→ EXERCISE AIM:
Copy out the text of every item below word for word, leaving out the pictures.
-*-*-
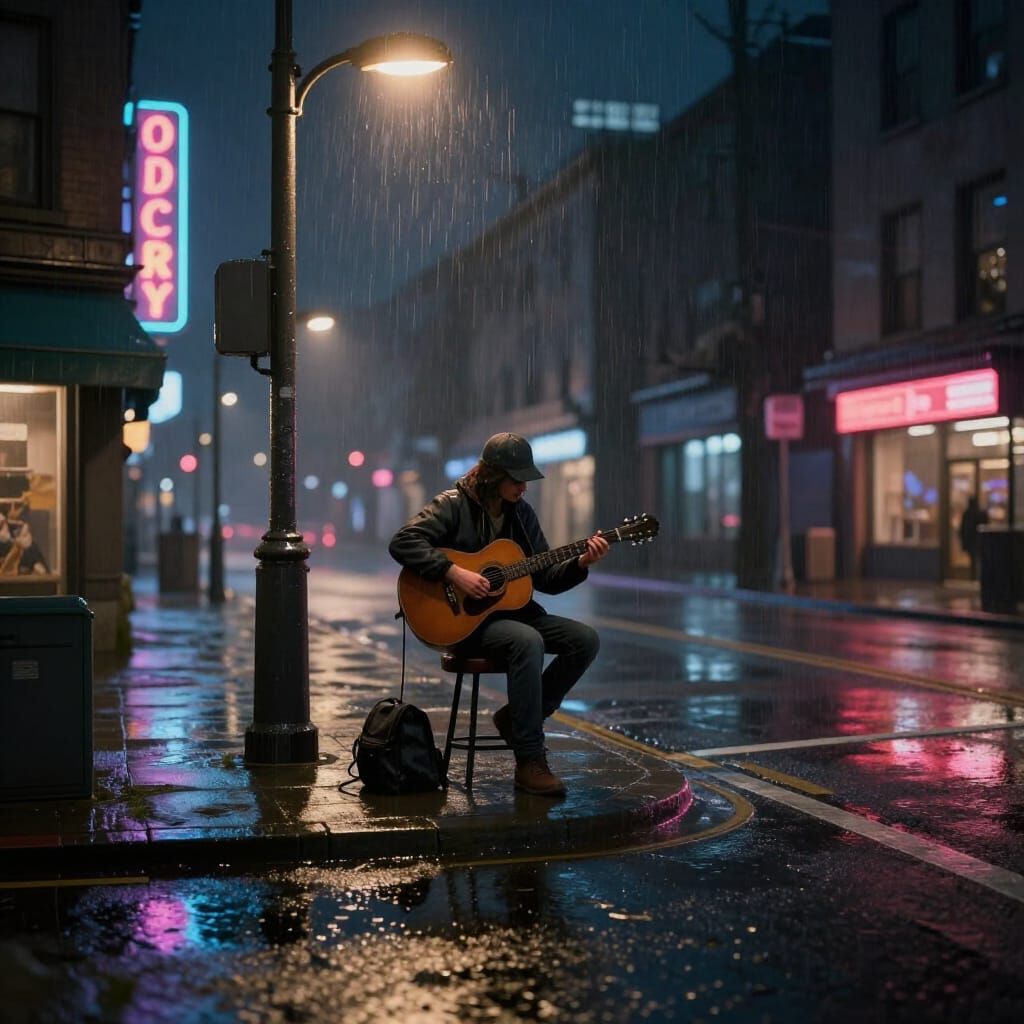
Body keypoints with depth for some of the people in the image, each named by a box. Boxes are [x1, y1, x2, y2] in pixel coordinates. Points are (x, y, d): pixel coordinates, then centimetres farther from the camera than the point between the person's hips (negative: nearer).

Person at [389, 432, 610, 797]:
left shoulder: (521, 513, 11)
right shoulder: (454, 505, -8)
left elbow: (545, 578, 11)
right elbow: (402, 543, -21)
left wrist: (580, 563, -7)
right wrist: (454, 572, -28)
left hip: (511, 610, 7)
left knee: (585, 640, -12)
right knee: (528, 642, -35)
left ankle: (517, 717, 1)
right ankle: (530, 763, -29)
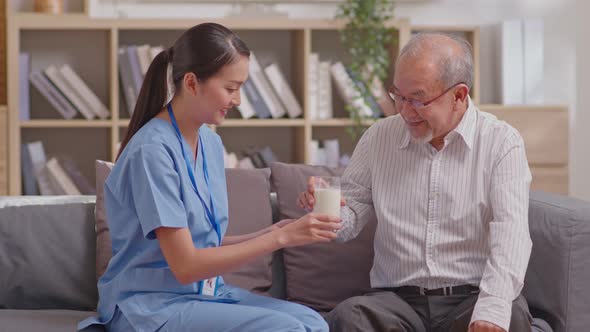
-*-*-
→ ANSWER BOX:
Body keypoints with depth for some of the people in the image, each named by a box. Boxes are [x1, y1, x2, y2] in pixel coordinates. Points are (x, y, d): pixel coordinates, then centimetres farther from the camera than the point between the person's hips (negative: nearer).

Person at [389, 432, 610, 797]:
left shoulder: (521, 513, 11)
right shoulder: (454, 505, -8)
left elbow: (545, 578, 11)
right elbow: (402, 543, -21)
left wrist: (580, 563, -7)
right wrist: (454, 572, -28)
left hip: (511, 610, 7)
left knee: (585, 640, -12)
right knee: (528, 642, -35)
left ankle: (517, 717, 1)
right ankle: (530, 763, -29)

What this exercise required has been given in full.